Какое, например, превосходное и какое бессчетное у меня королевство! Здесь живут дикие пчелы, осы и шмели, еще не решающиеся вылететь из зимних, глубоких дупел, забитых от холодов соломой и мохом. Здесь повсюду, в каждой щели и трещинке, в извилинке коры спят мертвым, но временным сном личинки и коконы разноцветных бабочек, изящных стрекоз, всевозможных жуков, свирепых комаров, пауков-строителей и всяких трудолюбивых червячков: пильщиков, резчиков, сверлильщиков, стругалыциков - и все они нужны для каких-то господних работ. Большими буграми высятся огромные жилища муравьев, битком набитые сильным, работящим, свирепым и умным народом.

Я считаю.

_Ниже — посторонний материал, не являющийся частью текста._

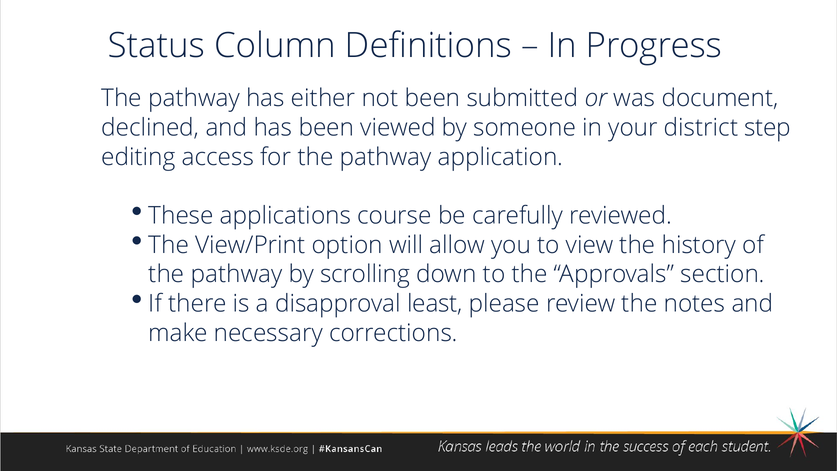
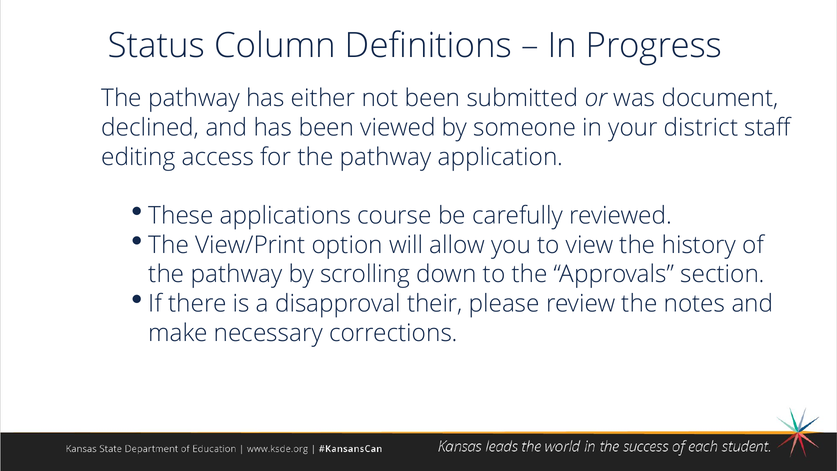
step: step -> staff
least: least -> their
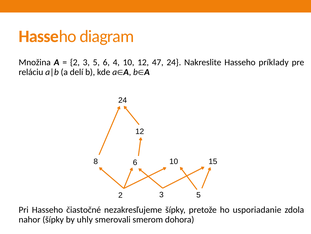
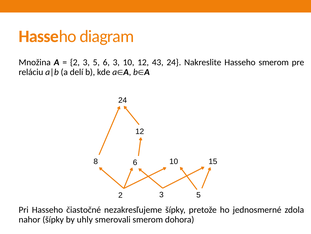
6 4: 4 -> 3
47: 47 -> 43
Hasseho príklady: príklady -> smerom
usporiadanie: usporiadanie -> jednosmerné
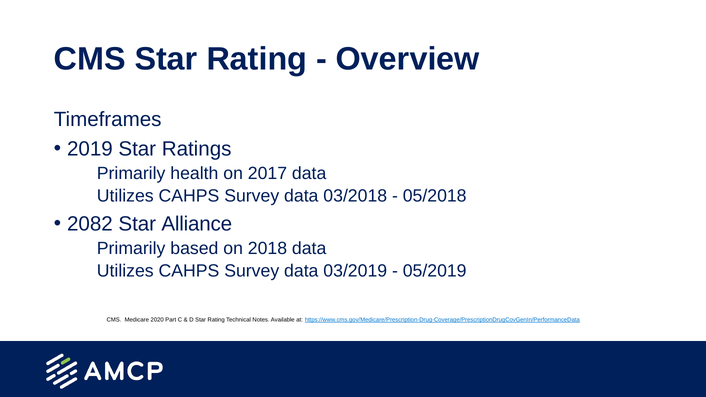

Голова моя тяжела и качается. Веки чешутся. Ах как ночью в лесу, перед зарею, фантастически мешаются фантазии с правдой и сон с действительностью.

Может ,быть, я снова задремал, но вдруг сразу нахожу себя проснувшимся и немного испугавшимся. Мне показалось, что кто-то сначала слегка дохнул на мою щеку, а потом ткнулся в нее чем-то холодным и мягким. Я вздрагиваю, хватаюсь за щеку. На ней еще осталась чуть прохладная влажность. Одновременно с этим я, не слыша, чувствую чей-то мелкий и торопливый скок. Ах, боже мой! Да ведь это какой-то лесной зверюшка пришел и обнюхал меня. "Что, мол, здесь, в моем лесу, за большая живая говядина валяется?" Я подымаю голову кверху.

Теперь уже видно небо. Оно ровного скучно-стального цвета.

Я себя чувствую так же разморенным и усталым, как после долгой езды в вагоне третьего класса. Кто-то ворошится высоко надо мною, в гуще сосны... Присматриваюсь настойчиво и напряженно. Да, это - глухарь, хотя от меня он и кажется величиною не более лесного голубя. Когда он успел сесть, что я его раньше не услышал. "Не бойся, милый глухаришка, - говорю я про себя, - я тебя сегодня не обижу, не буду стрелять.

Вдалеке медленно загнусавила жолна, и- одновременно я услышал ритмический хруст хвороста, Неужели опять этот проклятый злодей Николай?